Getting rid of Donald Trump‘s Diet Coke button wasn’t the only change Joe Biden made to the Oval Office. Biden’s first full day in office is nearly coming to a close, and his headquarters within the White House has already been completely transformed after Trump left it following Biden and Kamala Harris‘s inauguration on Jan. 20. Photos of Biden’s Oval Office makeover surfaced the very next day, which you can see below.
In addition to the soda button, Biden also had the military branches’ flags removed behind the Resolute Desk and replaced with two other flags: the American Flag, and one marked with the presidential seal. Biden also swapped Trump’s tan rug for a navy blue one (which former president Bill Clinton also used in the ’90s), and took down the bust of Winston Churchill. The former prime minister of the United Kingdom wasn’t the only controversial historical figure Biden removed from his new working space.
Biden said goodbye to a portrait of Andrew Jackson, who signed the horrific Indian Removal Act in 1830 that eventually led to the forced relocation of about 100,000 Native Americans to land in the west.
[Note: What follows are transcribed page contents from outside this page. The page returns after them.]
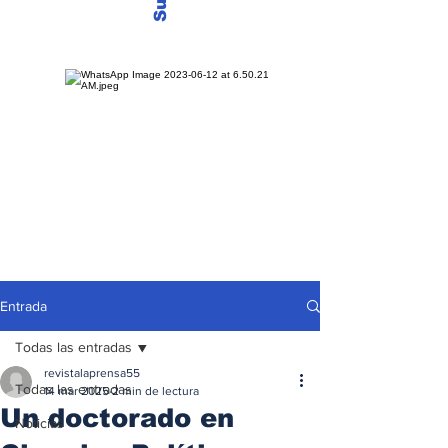
Entrada
Todas las entradas
revistalaprensa55
Todas las entradas
14 mar 2025
2 min de lectura
Un doctorado en
Noticias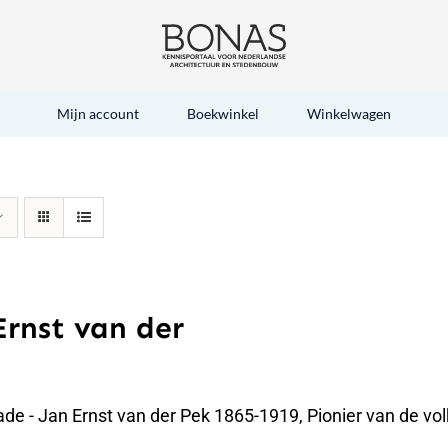
Mijn account
Boekwinkel
Winkelwagen
Ernst van der
de - Jan Ernst van der Pek 1865-1919, Pionier van de vo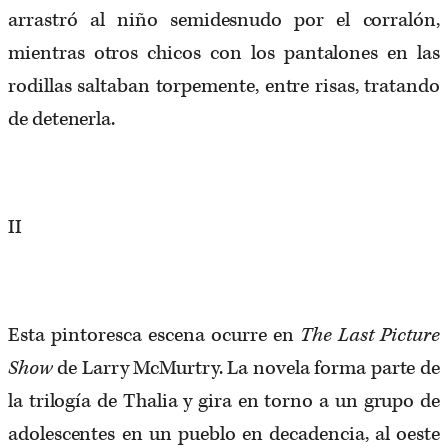
arrastró al niño semidesnudo por el corralón,
mientras otros chicos con los pantalones en las
rodillas saltaban torpemente, entre risas, tratando
de detenerla.
II
Esta pintoresca escena ocurre en
The Last Picture
Show
de Larry McMurtry. La novela forma parte de
la trilogía de Thalia y gira en torno a un grupo de
adolescentes en un pueblo en decadencia, al oeste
Biden replaced Jackson’s portrait with other more celebrated historical figures instead: busts of activists Cesar Chavez, Rosa Parks and Martin Luther King Jr., including former First Lady Eleanor Roosevelt, were instead displayed. These busts are all reflective of the historical roots in the Democratic Party, according to The Washington Post, which was given a tour of the Oval Office before Biden entered it. A bust of a rider from the Allan Houser of the Chiricahua Apache tribe on a horse (which previously belonged to the late Senator Daniel K. Inouye) was also placed on the Oval Office’s bookshelf, which you can see in the photo above.
The Oval Office now also has paintings of former presidents George Washington, Abraham Lincoln, Franklin D. Roosevelt and Thomas Jefferson, in addition to Founding Fathers Alexander Hamilton and Benjamin Franklin (the latter reflects Biden’s “interest in science,” per The Washington Post). The choice to hang the portraits of Jefferson and Hamilton by one another — two men known for their opposing views — was deliberate, in an attempt to show how the “hallmarks of how differences of opinion, expressed within the guardrails of the Republic, are essential to democracy,” Biden’s office told The Washington Post.
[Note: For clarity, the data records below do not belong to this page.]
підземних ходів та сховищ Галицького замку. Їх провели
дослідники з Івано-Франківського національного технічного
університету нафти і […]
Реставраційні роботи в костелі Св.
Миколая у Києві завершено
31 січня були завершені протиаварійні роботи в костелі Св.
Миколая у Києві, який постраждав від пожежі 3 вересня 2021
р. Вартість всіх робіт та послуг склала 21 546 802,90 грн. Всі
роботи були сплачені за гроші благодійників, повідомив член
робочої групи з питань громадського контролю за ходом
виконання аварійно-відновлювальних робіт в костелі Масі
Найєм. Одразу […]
The new decor falls in theme with Biden’s mission as the 46th president of the United States: unite a very divided country. “This Oval is an Oval for Day One,” the Oval Office operation’s deputy director, Ashley Williams, told The Washington Post. “It was important for President Biden to walk into an Oval that looked like America and started to show the landscape of who he is going to be as president.”